**Requests:**
1. From the text on the 1970 Austrian 1000km, reproduce word for word the part that opens with the words containing "The 1970 Austrian" and closes with "Sportscar Championship season.".
2. For each statement below, answer yes or no according to the text on the 1970 Austrian 1000km, and quote the words from that text that decide it.
(a) The race was the last round of the 1970 World Sportscar Championship season.
(b) The engine in the Rodriguez/Kinnunen 917K failed on the 54th lap.
(c) Porsche brought new 5-liter engines for three of its 917Ks.
3. Rewrite as a list the paragraph of the text on the 1970 Austrian 1000km that begins "John Wyer's factory supported Gulf-Porsche team", keeping its main facts.
## BEGIN Excerpt provided
The 1970 Austrian 1000km was an endurance race held at the Österreichring, near Zeltweg, Austria on October 11, 1970. It was the tenth and final round of the 1970 World Sportscar Championship season.

John Wyer's factory supported Gulf-Porsche team won again, they had won 7 of 10 races in the season (in addition to this race, Daytona, Brands Hatch, Monza, Targa Florio, Spa, and Watkins Glen) and on top of that, the Porsche Salzburg prototypes won 2 more races (Nürburgring and Le Mans). Jo Siffert and Brian Redman won their third race together with their Porsche 917K; they faced intense opposition from 2 factory teams with revised and improved cars- Jacky Ickx and Peter Schetty in a Ferrari 512M and later in the race, an Alfa Romeo T33/3-71 driven by Andrea De Adamich and Henri Pescarolo. But Porsche also had made revisions to their machines- they brought to the scenic Österreichring new 5-liter engines for 3 of their 917K's. The engine in the Rodriguez/Kinnunen 917K blew up on the 5th lap while Rodriguez was driving; the Ickx/Schetty 512M's electrics failed on the 54th lap, and although the engine in the Siffert/Redman car was running on 11 cylinders and the De Adamich/Pescarolo Alfa Romeo was catching them at 15 seconds a lap, the engine in the Alfa expired; but they finished 2nd on distance already covered and won the 3 liter prototype class.
## END Excerpt provided
## BEGIN Given entries
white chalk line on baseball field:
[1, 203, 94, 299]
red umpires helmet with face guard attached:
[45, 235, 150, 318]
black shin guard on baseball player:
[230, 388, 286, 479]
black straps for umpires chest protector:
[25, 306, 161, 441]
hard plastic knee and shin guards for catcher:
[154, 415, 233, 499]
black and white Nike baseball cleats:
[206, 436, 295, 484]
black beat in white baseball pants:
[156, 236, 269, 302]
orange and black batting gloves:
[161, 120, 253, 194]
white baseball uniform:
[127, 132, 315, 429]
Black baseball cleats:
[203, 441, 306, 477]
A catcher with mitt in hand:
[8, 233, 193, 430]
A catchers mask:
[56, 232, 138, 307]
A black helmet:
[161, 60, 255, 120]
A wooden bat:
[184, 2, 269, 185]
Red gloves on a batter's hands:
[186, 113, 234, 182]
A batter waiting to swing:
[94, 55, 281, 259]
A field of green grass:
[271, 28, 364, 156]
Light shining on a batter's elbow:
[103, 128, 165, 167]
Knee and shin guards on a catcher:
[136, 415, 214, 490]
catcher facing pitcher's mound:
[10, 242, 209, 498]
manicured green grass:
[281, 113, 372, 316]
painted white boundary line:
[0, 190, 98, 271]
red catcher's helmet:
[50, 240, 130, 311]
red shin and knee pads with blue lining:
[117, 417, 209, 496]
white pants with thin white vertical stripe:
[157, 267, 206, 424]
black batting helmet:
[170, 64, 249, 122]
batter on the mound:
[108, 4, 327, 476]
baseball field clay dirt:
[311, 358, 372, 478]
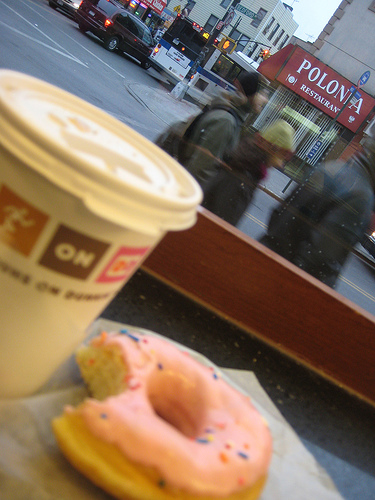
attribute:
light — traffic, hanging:
[257, 46, 272, 61]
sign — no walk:
[214, 35, 237, 54]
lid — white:
[0, 68, 202, 233]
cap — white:
[251, 114, 309, 163]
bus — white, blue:
[132, 18, 279, 127]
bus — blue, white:
[140, 9, 242, 124]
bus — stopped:
[151, 29, 275, 113]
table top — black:
[17, 360, 372, 493]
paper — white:
[8, 427, 55, 475]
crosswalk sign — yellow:
[215, 34, 236, 53]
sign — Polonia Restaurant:
[275, 42, 373, 137]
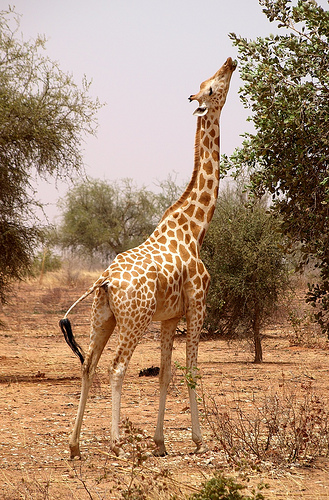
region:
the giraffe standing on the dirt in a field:
[57, 55, 237, 454]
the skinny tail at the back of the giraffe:
[56, 275, 103, 359]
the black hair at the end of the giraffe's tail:
[58, 317, 102, 393]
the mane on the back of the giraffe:
[159, 104, 204, 227]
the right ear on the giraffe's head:
[192, 104, 207, 115]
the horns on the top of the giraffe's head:
[188, 94, 197, 101]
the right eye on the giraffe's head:
[207, 86, 212, 95]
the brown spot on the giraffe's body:
[178, 244, 189, 260]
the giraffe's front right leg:
[186, 284, 206, 452]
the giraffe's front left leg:
[153, 318, 176, 455]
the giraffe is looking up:
[167, 46, 256, 239]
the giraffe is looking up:
[190, 55, 263, 177]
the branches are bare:
[190, 382, 289, 476]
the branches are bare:
[65, 456, 108, 498]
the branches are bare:
[202, 396, 244, 461]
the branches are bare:
[236, 413, 301, 490]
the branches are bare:
[232, 367, 324, 459]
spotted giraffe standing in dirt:
[24, 46, 258, 451]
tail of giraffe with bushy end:
[47, 280, 115, 381]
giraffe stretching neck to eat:
[185, 37, 256, 183]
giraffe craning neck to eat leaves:
[180, 32, 311, 157]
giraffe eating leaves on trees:
[181, 11, 307, 213]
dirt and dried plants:
[86, 369, 302, 485]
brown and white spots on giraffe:
[131, 239, 187, 301]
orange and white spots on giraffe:
[144, 237, 201, 319]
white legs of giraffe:
[46, 375, 213, 459]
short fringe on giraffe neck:
[162, 112, 220, 248]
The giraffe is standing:
[61, 54, 244, 460]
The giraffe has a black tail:
[54, 314, 88, 369]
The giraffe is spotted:
[65, 53, 241, 459]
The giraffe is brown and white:
[63, 53, 239, 463]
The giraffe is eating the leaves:
[58, 48, 237, 459]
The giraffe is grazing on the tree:
[58, 56, 238, 459]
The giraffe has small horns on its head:
[183, 90, 203, 105]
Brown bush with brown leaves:
[200, 372, 325, 468]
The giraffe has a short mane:
[158, 106, 204, 228]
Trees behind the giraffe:
[1, 71, 275, 360]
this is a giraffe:
[58, 53, 243, 463]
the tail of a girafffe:
[50, 274, 108, 359]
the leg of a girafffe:
[62, 288, 119, 465]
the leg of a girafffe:
[103, 282, 153, 457]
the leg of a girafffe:
[150, 310, 178, 458]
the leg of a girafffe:
[181, 286, 217, 457]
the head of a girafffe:
[188, 52, 241, 116]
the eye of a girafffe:
[203, 83, 214, 96]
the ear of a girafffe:
[190, 102, 207, 117]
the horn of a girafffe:
[184, 88, 201, 101]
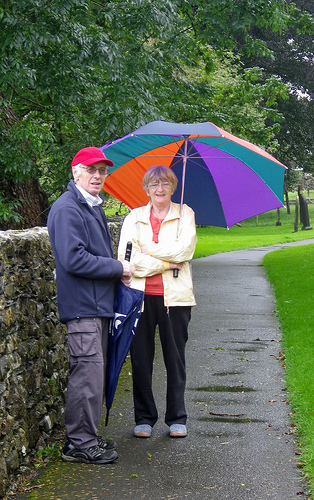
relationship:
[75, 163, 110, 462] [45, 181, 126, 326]
man wearing jacket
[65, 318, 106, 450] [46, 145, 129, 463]
pants on man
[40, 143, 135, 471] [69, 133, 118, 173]
man wearing hat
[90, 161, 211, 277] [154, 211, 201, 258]
woman wearing yellow top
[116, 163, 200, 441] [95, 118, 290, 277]
woman holding umbrella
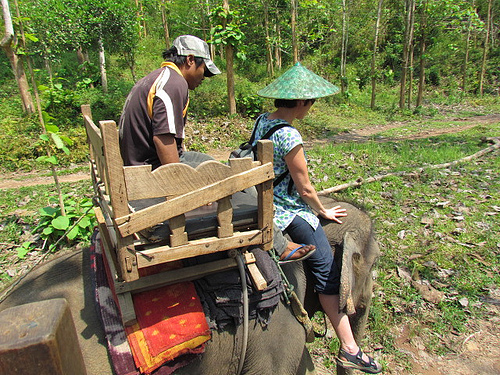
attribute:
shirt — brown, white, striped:
[113, 60, 189, 163]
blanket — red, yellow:
[98, 240, 213, 373]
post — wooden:
[5, 291, 73, 371]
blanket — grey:
[195, 245, 282, 330]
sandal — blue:
[281, 242, 318, 264]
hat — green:
[244, 64, 330, 93]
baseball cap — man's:
[171, 33, 221, 77]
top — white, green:
[251, 110, 323, 235]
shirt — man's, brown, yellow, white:
[116, 67, 196, 157]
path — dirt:
[8, 119, 479, 200]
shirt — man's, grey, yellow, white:
[118, 60, 190, 158]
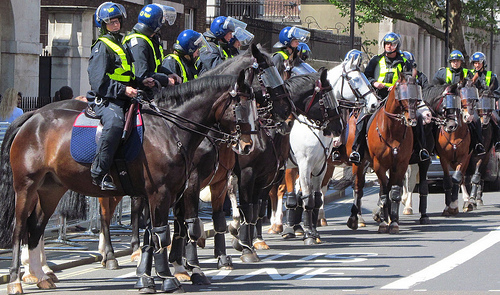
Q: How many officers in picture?
A: Eleven.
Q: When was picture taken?
A: During daylight.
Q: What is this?
A: A police horse patrol unit.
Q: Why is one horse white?
A: It is the lead horse.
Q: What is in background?
A: Buildings.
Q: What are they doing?
A: Gathering to ride.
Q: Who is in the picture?
A: Police officers.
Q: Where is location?
A: A city street.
## END Given entries
**List of solutions:**
1.
The 1970 Austrian 1000km was an endurance race held at the Österreichring, near Zeltweg, Austria on October 11, 1970. It was the tenth and final round of the 1970 World Sportscar Championship season.

2.
(a) Yes: "It was the tenth and final round of the 1970 World Sportscar Championship season."
(b) No: "The engine in the Rodriguez/Kinnunen 917K blew up on the 5th lap while Rodriguez was driving"
(c) Yes: "they brought to the scenic Österreichring new 5-liter engines for 3 of their 917K's"

3.
- John Wyer's factory-supported Gulf-Porsche team won again. This made 7 wins in the season's 10 races: this race, Daytona, Brands Hatch, Monza, Targa Florio, Spa and Watkins Glen.
- The Porsche Salzburg prototypes won 2 more races, at the Nürburgring and Le Mans.
- Jo Siffert and Brian Redman won their third race together in their Porsche 917K.
- Two factory teams brought revised and improved cars:
  - Jacky Ickx and Peter Schetty drove a Ferrari 512M.
  - Later in the race, Andrea De Adamich and Henri Pescarolo drove an Alfa Romeo T33/3-71.
- Porsche had also revised its cars, bringing new 5-liter engines for 3 of its 917Ks.
- The Rodriguez/Kinnunen 917K's engine blew up on the 5th lap with Rodriguez driving.
- The Ickx/Schetty 512M's electrics failed on the 54th lap.
- The Siffert/Redman car was running on 11 cylinders, and the De Adamich/Pescarolo Alfa Romeo was catching it by 15 seconds a lap.
- The Alfa's engine then expired. It still finished 2nd on distance already covered and won the 3-liter prototype class.